We collect data on jurisdictions across the U.S. that have released people from adult prison and jail custody in response to the COVID-19 pandemic. Variables we collect include the official or agency authorizing release, the number of people released, and details on the conditions for release, among others. Our data collection relies on published articles, reports, and data demonstrating realized and pandemic-related releases. We also perform strategic outreach to various legal and advocacy groups to request pertinent data via this form. For the most part, we only include release efforts where the data source includes some sort of programmatic description of who is being released (e.g., people with technical violations of parole, people charged with non-violent crimes, etc.). Though we maintain the most complete dataset of COVID-19-related release efforts, it reflects only a subset of efforts and is by no means exhaustive.

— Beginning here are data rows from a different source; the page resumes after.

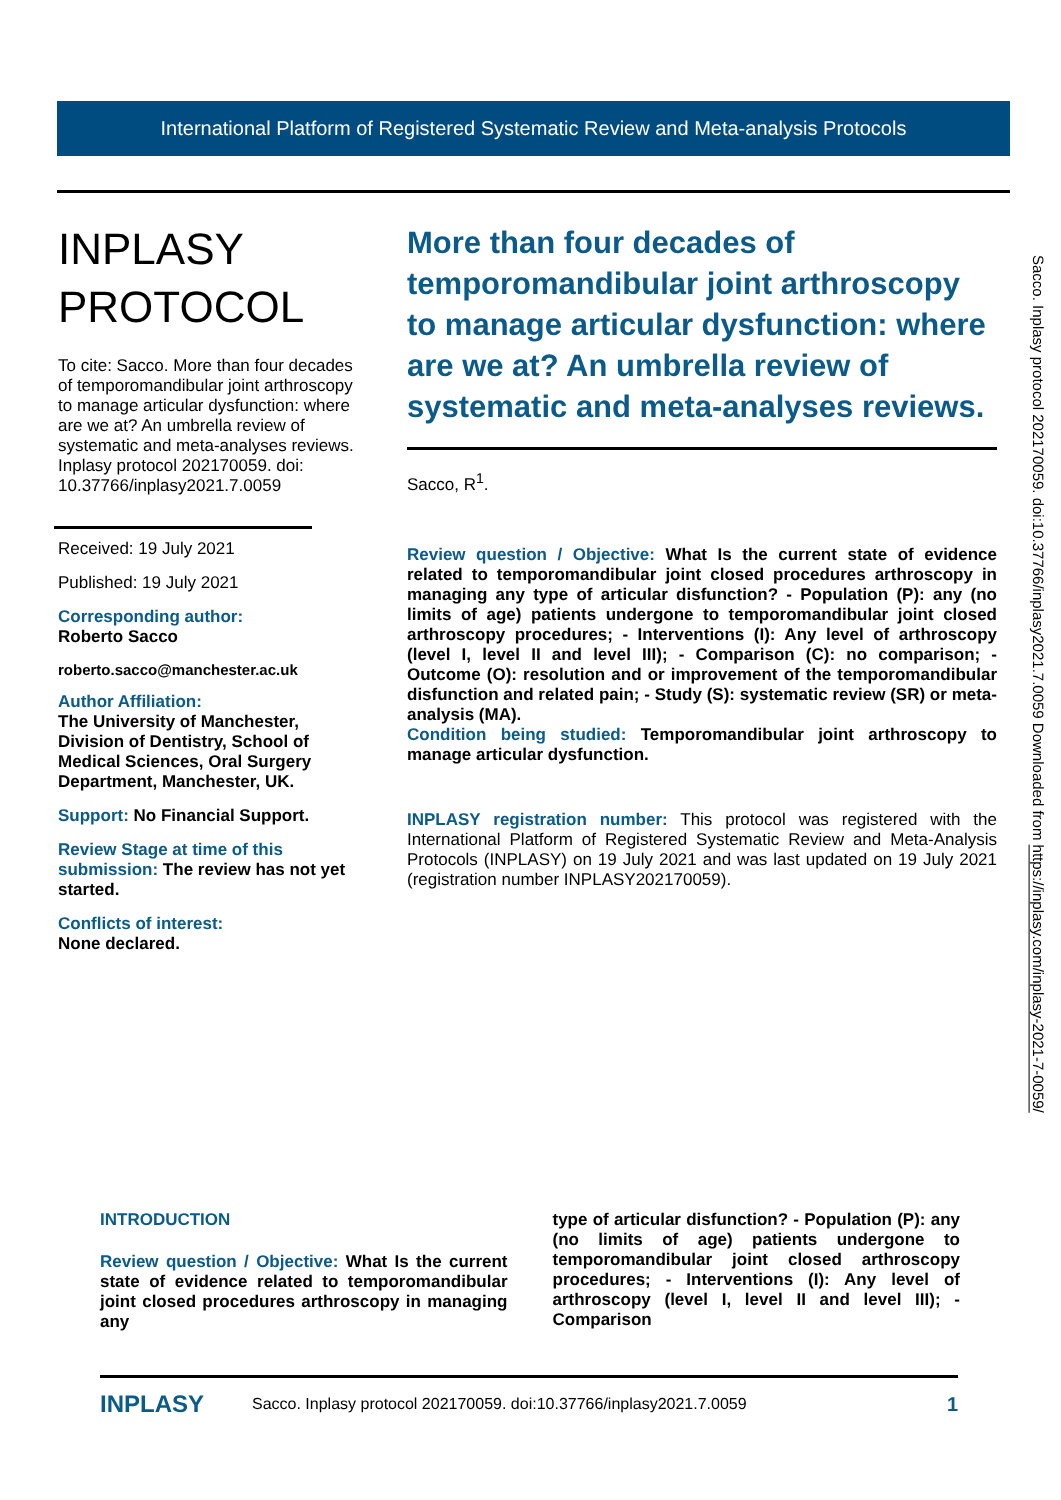International Platform of Registered Systematic Review and Meta-analysis Protocols
INPLASY
PROTOCOL
To cite: Sacco. More than four decades of temporomandibular joint arthroscopy to manage articular dysfunction: where are we at? An umbrella review of systematic and meta-analyses reviews. Inplasy protocol 202170059. doi: 10.37766/inplasy2021.7.0059
Received: 19 July 2021
Published: 19 July 2021
Corresponding author:
Roberto Sacco
roberto.sacco@manchester.ac.uk
Author Affiliation:
The University of Manchester, Division of Dentistry, School of Medical Sciences, Oral Surgery Department, Manchester, UK.
Support: No Financial Support.
Review Stage at time of this submission: The review has not yet started.
Conflicts of interest:
None declared.
More than four decades of temporomandibular joint arthroscopy to manage articular dysfunction: where are we at? An umbrella review of systematic and meta-analyses reviews.
Sacco, R<sup>1</sup>.
Review question / Objective: What Is the current state of evidence related to temporomandibular joint closed procedures arthroscopy in managing any type of articular disfunction? - Population (P): any (no limits of age) patients undergone to temporomandibular joint closed arthroscopy procedures; - Interventions (I): Any level of arthroscopy (level I, level II and level III); - Comparison (C): no comparison; - Outcome (O): resolution and or improvement of the temporomandibular disfunction and related pain; - Study (S): systematic review (SR) or meta-analysis (MA).
Condition being studied: Temporomandibular joint arthroscopy to manage articular dysfunction.
INPLASY registration number: This protocol was registered with the International Platform of Registered Systematic Review and Meta-Analysis Protocols (INPLASY) on 19 July 2021 and was last updated on 19 July 2021 (registration number INPLASY202170059).
Sacco. Inplasy protocol 202170059. doi:10.37766/inplasy2021.7.0059 Downloaded from https://inplasy.com/inplasy-2021-7-0059/
INTRODUCTION
Review question / Objective: What Is the current state of evidence related to temporomandibular joint closed procedures arthroscopy in managing any
type of articular disfunction? - Population (P): any (no limits of age) patients undergone to temporomandibular joint closed arthroscopy procedures; - Interventions (I): Any level of arthroscopy (level I, level II and level III); - Comparison
INPLASY Sacco. Inplasy protocol 202170059. doi:10.37766/inplasy2021.7.0059 1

Data on Immigration Detention

We scrape the Immigration and Customs Enforcement (ICE) website daily to collect data relating to COVID-19 infections and deaths of detainees and staff within all 120 ICE facilities, as well as other facilities detaining people under ICE jurisdiction, across the United States. ICE only provides a live dataset, meaning that when new data is published, it replaces the previously published data without creating an archive. Therefore, we maintain a historical dataset and merge in newly scraped data as we collect it so that we can understand how the pandemic has unfolded in ICE facilities over time. ICE first started disclosing COVID-19 cases in detention facilities on March 26, 2020, and the agency stopped providing updates regarding COVID-19-related cases and deaths among staff on June 18, 2020.

Data on Grassroots and Community Organizing Efforts

Our team collects data on grassroots and community organizing efforts by incarcerated people, their families, community-based organizations, nonprofits, and advocates aimed at influencing government agencies to protect the lives of people incarcerated in prisons, jails, and detention centers against the threats posed by COVID-19.

In the context of this project, we define grassroots organizing as efforts and actions planned by, for, and with incarcerated people. We define community organizing as efforts and actions planned by community-based organizations.

We do not include efforts for which we have no basis to believe that the action was connected to a health and safety risk posed by COVID-19 in a carceral facility, or efforts that are too individualized to be considered an organizing effort.

The Perilous Chronicle’s List of Prisoner Actions is a vital source for our data, as are social media platforms such as Twitter, where organizers often promote their efforts. For example, our team has learned about many efforts by following the hashtag #FreeThemAll, commonly used to amplify demands by organizers inside and outside facilities to release incarcerated individuals to prevent COVID-19 outbreaks. We also gather data from news reports and social media to enhance our existing understanding of efforts happening on the ground. Finally, we ask organizers to self-report their efforts through this form. Our grassroots and community organizing data reflect only a subset of efforts and are by no means exhaustive.